Ndilalah hari itu bertepatan dengan hari pertama saya period. Jadi, hormon saya memainkan emosi secara luar biasa. Stress iya, mewek iya. Terutama ketika sesi interview bersama psikolog, belum ditanya apa-apa saya sudah ambil tissue, hahaha. Walaupun akhirnya tissue itu pun berguna untuk menyeka air mata yang tiba-tiba saja sudah menggenang di pelupuk mata. “Gapapa, Bunda. Di meja saya ini memang sesi curhat, banyak yang nangis kok tadi…”, sampai psikolognya bilang gitu, coba. Ya bayangkan ya, kita ditanya tentang anak, tentang harapan kita kepada anak, pas kitanya sambil menggendong anak, ya baper abislah. Ndilalah lagi di akhir sesi interview Aleanya pas bangun, sambil mengucek mata, dia melihat sekeliling, dan psikolog yang mewawancarai saya bilang ke Alea, “Eh, anak cantik udah bangun. Mau bobo lagi? Ya udah bobo lagi boleh, kok. Selamat ya sayang, kamu punya bunda yang hebat…”. Nah, itu bikin saya baper lagi. Ah, saya belum sehebat yang bunda psikolog maksud kok. Saya seorang ibu newbie yang perlu banyak belajar.

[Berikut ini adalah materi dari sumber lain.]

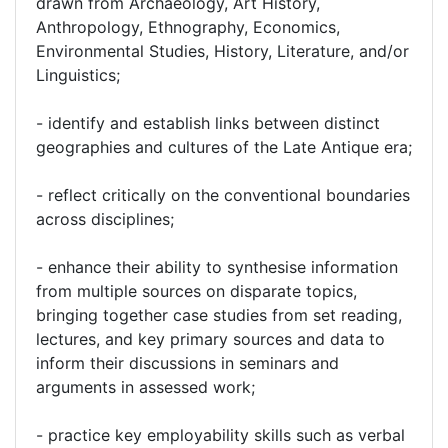
drawn from Archaeology, Art History,
Anthropology, Ethnography, Economics,
Environmental Studies, History, Literature, and/or
Linguistics;
- identify and establish links between distinct
geographies and cultures of the Late Antique era;
- reflect critically on the conventional boundaries
across disciplines;
- enhance their ability to synthesise information
from multiple sources on disparate topics,
bringing together case studies from set reading,
lectures, and key primary sources and data to
inform their discussions in seminars and
arguments in assessed work;
- practice key employability skills such as verbal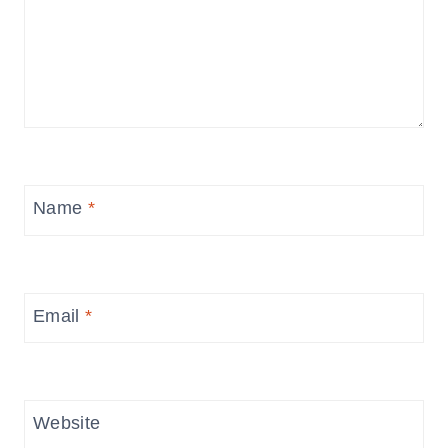
Name
*
Email
*
Website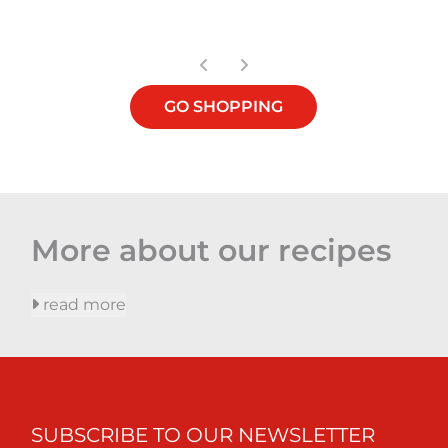
GO SHOPPING
More about our recipes
read more
SUBSCRIBE TO OUR NEWSLETTER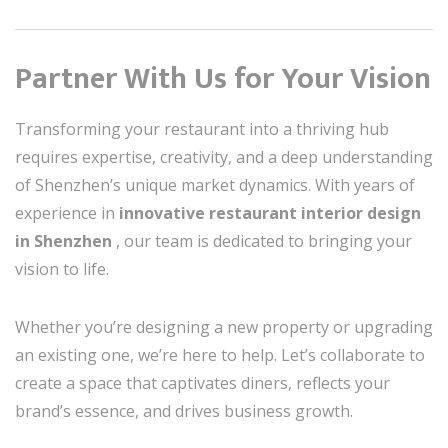
Partner With Us for Your Vision
Transforming your restaurant into a thriving hub
requires expertise, creativity, and a deep understanding
of Shenzhen’s unique market dynamics. With years of
experience in
innovative restaurant interior design
in Shenzhen
, our team is dedicated to bringing your
vision to life.
Whether you’re designing a new property or upgrading
an existing one, we’re here to help. Let’s collaborate to
create a space that captivates diners, reflects your
brand’s essence, and drives business growth.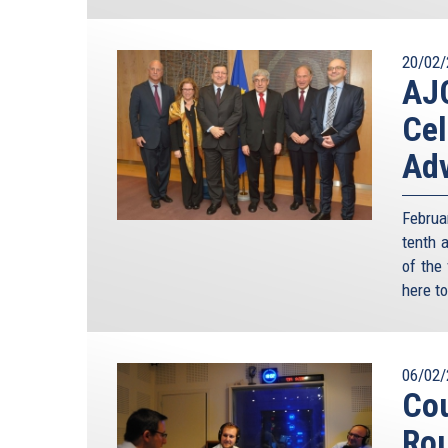
20/02/
AJC
Cel
Adv
Februa
tenth 
of the
here to
06/02/
Cou
Ro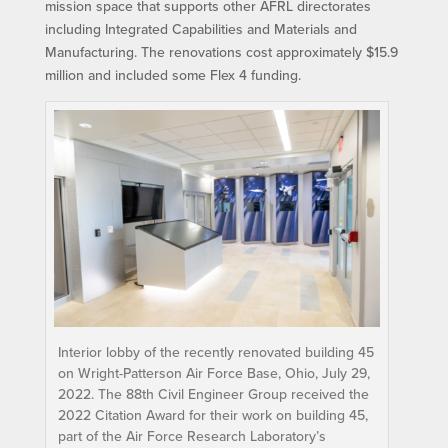
mission space that supports other AFRL directorates
including Integrated Capabilities and Materials and
Manufacturing. The renovations cost approximately $15.9
million and included some Flex 4 funding.
Interior lobby of the recently renovated building 45
on Wright-Patterson Air Force Base, Ohio, July 29,
2022. The 88th Civil Engineer Group received the
2022 Citation Award for their work on building 45,
part of the Air Force Research Laboratory’s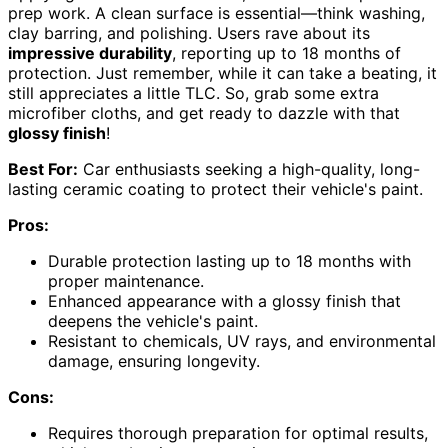
prep work. A clean surface is essential—think washing,
clay barring, and polishing. Users rave about its
impressive durability
, reporting up to 18 months of
protection. Just remember, while it can take a beating, it
still appreciates a little TLC. So, grab some extra
microfiber cloths, and get ready to dazzle with that
glossy finish
!
Best For:
Car enthusiasts seeking a high-quality, long-
lasting ceramic coating to protect their vehicle's paint.
Pros:
Durable protection lasting up to 18 months with
proper maintenance.
Enhanced appearance with a glossy finish that
deepens the vehicle's paint.
Resistant to chemicals, UV rays, and environmental
damage, ensuring longevity.
Cons:
Requires thorough preparation for optimal results,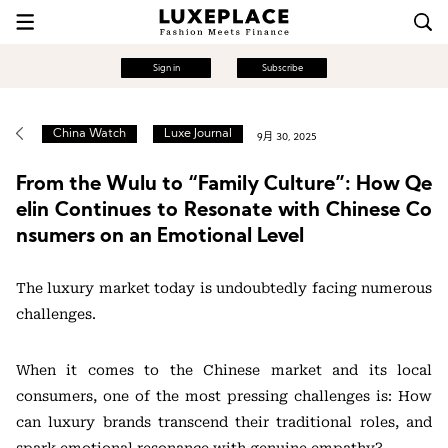
Sign in
Subscribe
China Watch
Luxe Journal
9月 30, 2025
From the Wulu to “Family Culture”: How Qe
elin Continues to Resonate with Chinese Co
nsumers on an Emotional Level
The luxury market today is undoubtedly facing numerous
challenges.
When it comes to the Chinese market and its local
consumers, one of the most pressing challenges is: How
can luxury brands transcend their traditional roles, and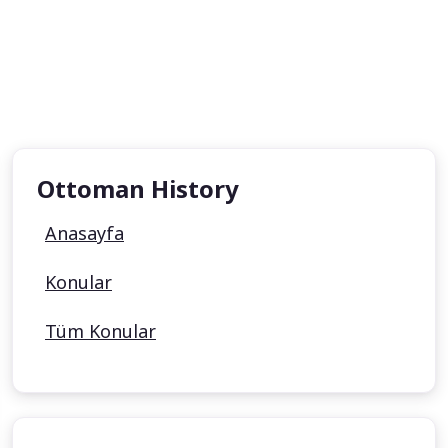
Ottoman History
Anasayfa
Konular
Tüm Konular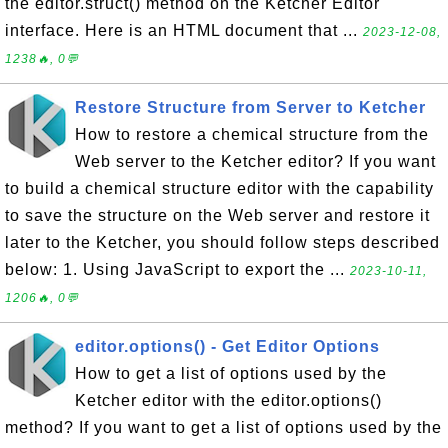
the editor.struct() method on the Ketcher Editor
interface. Here is an HTML document that ...
2023-12-08,
1238🔥, 0💬
Restore Structure from Server to Ketcher
How to restore a chemical structure from the
Web server to the Ketcher editor? If you want
to build a chemical structure editor with the capability
to save the structure on the Web server and restore it
later to the Ketcher, you should follow steps described
below: 1. Using JavaScript to export the ...
2023-10-11,
1206🔥, 0💬
editor.options() - Get Editor Options
How to get a list of options used by the
Ketcher editor with the editor.options()
method? If you want to get a list of options used by the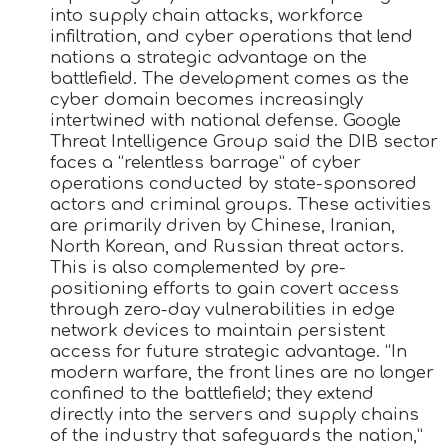
into supply chain attacks, workforce
infiltration, and cyber operations that lend
nations a strategic advantage on the
battlefield. The development comes as the
cyber domain becomes increasingly
intertwined with national defense. Google
Threat Intelligence Group said the DIB sector
faces a “relentless barrage” of cyber
operations conducted by state-sponsored
actors and criminal groups. These activities
are primarily driven by Chinese, Iranian,
North Korean, and Russian threat actors.
This is also complemented by pre-
positioning efforts to gain covert access
through zero-day vulnerabilities in edge
network devices to maintain persistent
access for future strategic advantage. “In
modern warfare, the front lines are no longer
confined to the battlefield; they extend
directly into the servers and supply chains
of the industry that safeguards the nation,”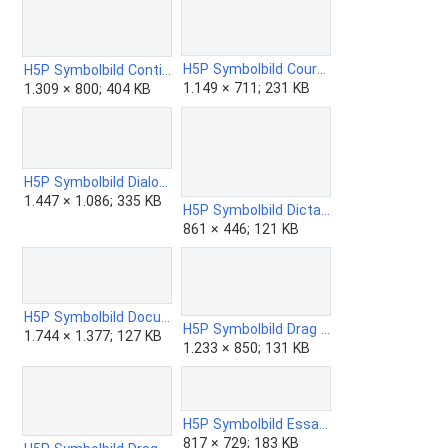
H5P Symbolbild Course Presentation.png
H5P Symbolbild Continues Text.png
1.149 × 711; 231 KB
1.309 × 800; 404 KB
H5P Symbolbild Dialog Cards.png
1.447 × 1.086; 335 KB
H5P Symbolbild Dictation.png
861 × 446; 121 KB
H5P Symbolbild Documentation Tool.png
H5P Symbolbild Drag and Drop.png
1.744 × 1.377; 127 KB
1.233 × 850; 131 KB
H5P Symbolbild Essay.png
817 × 729; 183 KB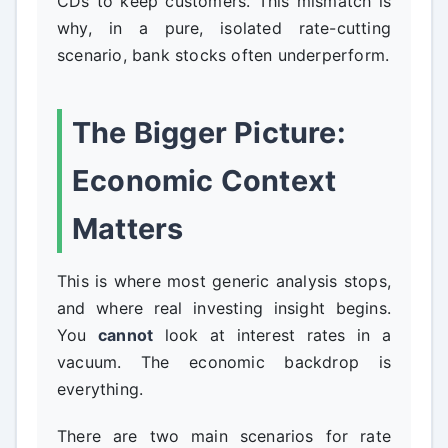
CDs to keep customers. This mismatch is
why, in a pure, isolated rate-cutting
scenario, bank stocks often underperform.
The Bigger Picture:
Economic Context
Matters
This is where most generic analysis stops,
and where real investing insight begins.
You
cannot
look at interest rates in a
vacuum. The economic backdrop is
everything.
There are two main scenarios for rate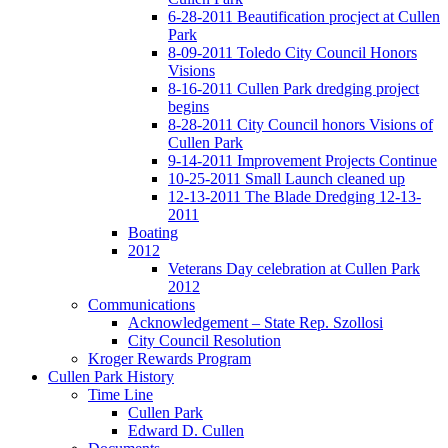
6-28-2011 Beautification procject at Cullen
Park
8-09-2011 Toledo City Council Honors
Visions
8-16-2011 Cullen Park dredging project
begins
8-28-2011 City Council honors Visions of
Cullen Park
9-14-2011 Improvement Projects Continue
10-25-2011 Small Launch cleaned up
12-13-2011 The Blade Dredging 12-13-
2011
Boating
2012
Veterans Day celebration at Cullen Park
2012
Communications
Acknowledgement – State Rep. Szollosi
City Council Resolution
Kroger Rewards Program
Cullen Park History
Time Line
Cullen Park
Edward D. Cullen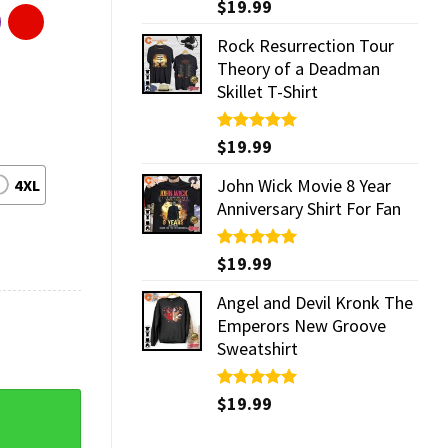
Rated
$
19.99
5.00
out of 5
Rock Resurrection Tour
Theory of a Deadman
Skillet T-Shirt
Rated
$
19.99
5.00
out of 5
John Wick Movie 8 Year
4XL
Anniversary Shirt For Fan
Rated
$
19.99
5.00
out of 5
Angel and Devil Kronk The
Emperors New Groove
Sweatshirt
Rated
$
19.99
5.00
d T-shirt quantity
out of 5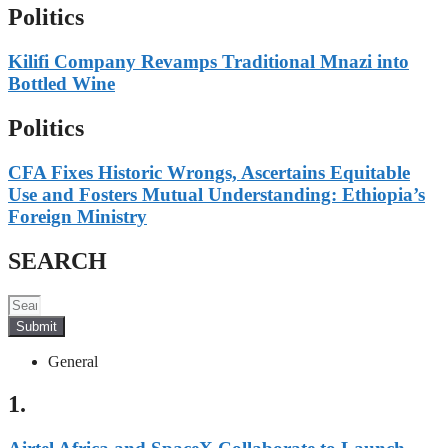
Politics
Kilifi Company Revamps Traditional Mnazi into
Bottled Wine
Politics
CFA Fixes Historic Wrongs, Ascertains Equitable
Use and Fosters Mutual Understanding: Ethiopia’s
Foreign Ministry
SEARCH
Submit
General
1.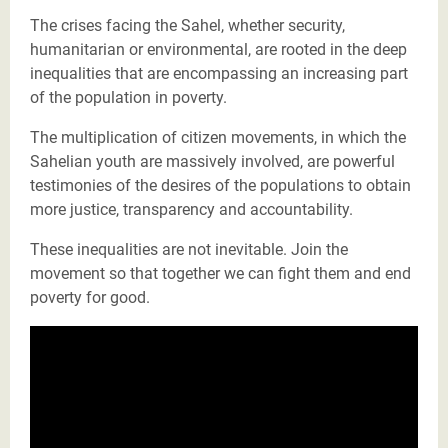
The crises facing the Sahel, whether security,
humanitarian or environmental, are rooted in the deep
inequalities that are encompassing an increasing part
of the population in poverty.
The multiplication of citizen movements, in which the
Sahelian youth are massively involved, are powerful
testimonies of the desires of the populations to obtain
more justice, transparency and accountability.
These inequalities are not inevitable. Join the
movement so that together we can fight them and end
poverty for good.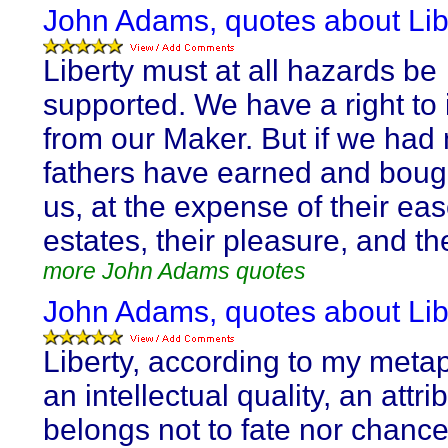
John Adams, quotes about Lib
Liberty must at all hazards be
supported. We have a right to i
from our Maker. But if we had 
fathers have earned and bought
us, at the expense of their eas
estates, their pleasure, and th
more John Adams quotes
John Adams, quotes about Lib
Liberty, according to my metap
an intellectual quality, an attri
belongs not to fate nor chance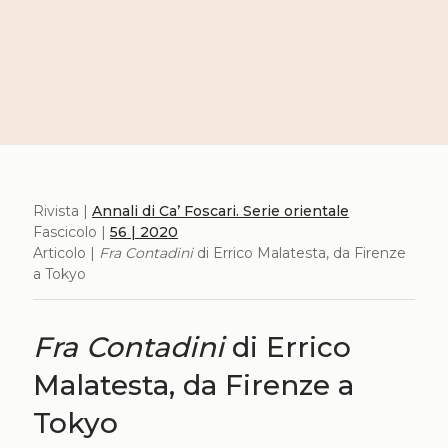
Rivista |
Annali di Ca’ Foscari. Serie orientale
Fascicolo |
56 | 2020
Articolo |
Fra Contadini
di Errico Malatesta, da Firenze
a Tokyo
Fra Contadini
di Errico
Malatesta, da Firenze a
Tokyo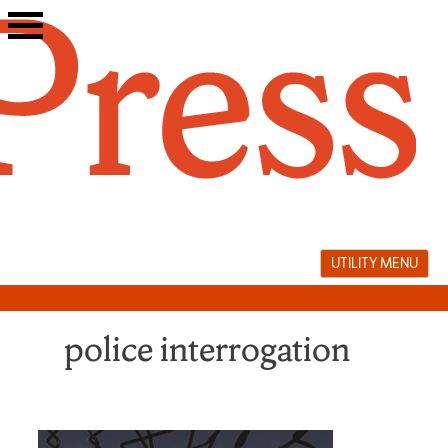
Skip
to
content
UTILITY MENU
police interrogation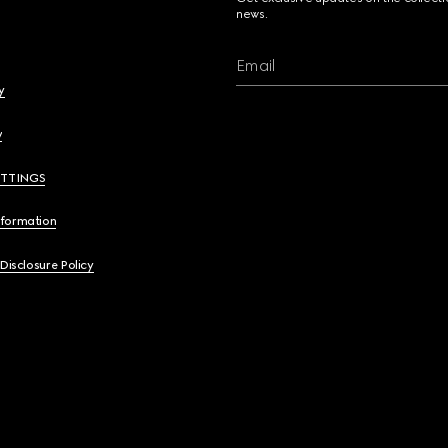
news.
Email
y
y
ETTINGS
nformation
 Disclosure Policy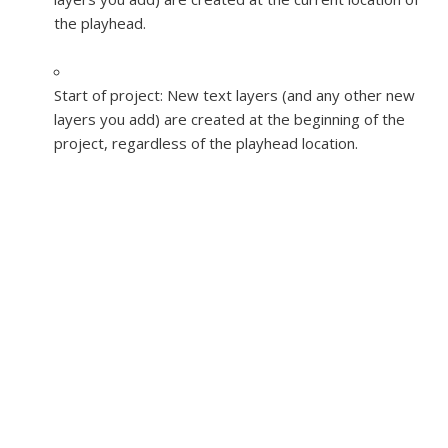
the playhead.
Start of project:
New text layers (and any other new
layers you add) are created at the beginning of the
project, regardless of the playhead location.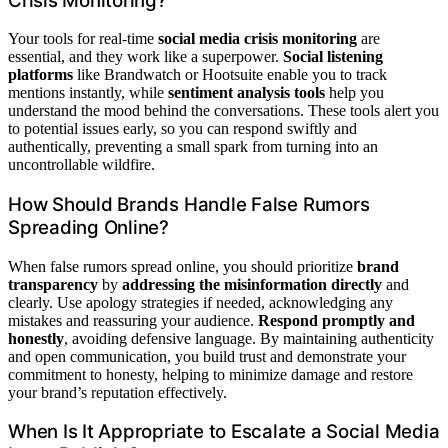
Crisis Monitoring?
Your tools for real-time
social media crisis monitoring
are
essential, and they work like a superpower.
Social listening
platforms
like Brandwatch or Hootsuite enable you to track
mentions instantly, while
sentiment analysis tools
help you
understand the mood behind the conversations. These tools alert you
to potential issues early, so you can respond swiftly and
authentically, preventing a small spark from turning into an
uncontrollable wildfire.
How Should Brands Handle False Rumors
Spreading Online?
When false rumors spread online, you should prioritize
brand
transparency
by
addressing the misinformation directly
and
clearly. Use apology strategies if needed, acknowledging any
mistakes and reassuring your audience.
Respond promptly and
honestly
, avoiding defensive language. By maintaining authenticity
and open communication, you build trust and demonstrate your
commitment to honesty, helping to minimize damage and restore
your brand’s reputation effectively.
When Is It Appropriate to Escalate a Social Media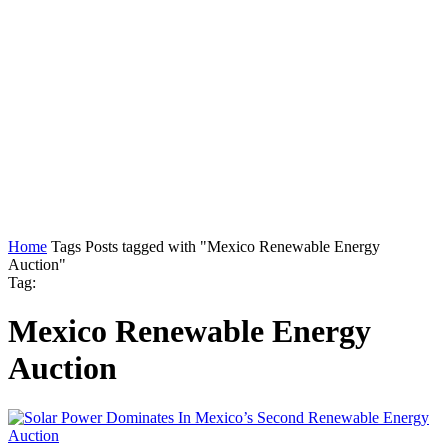
Home
Tags
Posts tagged with "Mexico Renewable Energy
Auction"
Tag:
Mexico Renewable Energy
Auction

Singkat cerita, sesi interview sore itu ditutup dengan sesi interview tentang wawasan keislaman. Sebenarnya sih interviewnya santai, seperti ngobrol, kebetulan di sesi saya ada Risty Tagor dan Betty Librianty yang menginterview seputar pengetahuan saya tentang Islam dan apa yang akan saya lakukan kalau saya terpilih sebagai salah satu pemenang Wajah Bunda Islami. Agak keder juga ketika pertanyaannya tentang Khulafaur Rasyidin, tentang sejarah Islam, dan kenabian. Tahu sih, bisa jawab juga, cuma agak kurang yakin dengan jawaban saya sendiri, mengingat itu kan pelajaran zaman masih sekolah dulu, huhuhuhu… Pokoknya pulang-pulang, pasrah sajalah. Kalau masuk 25 besar alhamdulillah, tidak pun tak apa-apa, karena saya sadar dengan kemampuan diri saya yang jauh dari kata sempurna.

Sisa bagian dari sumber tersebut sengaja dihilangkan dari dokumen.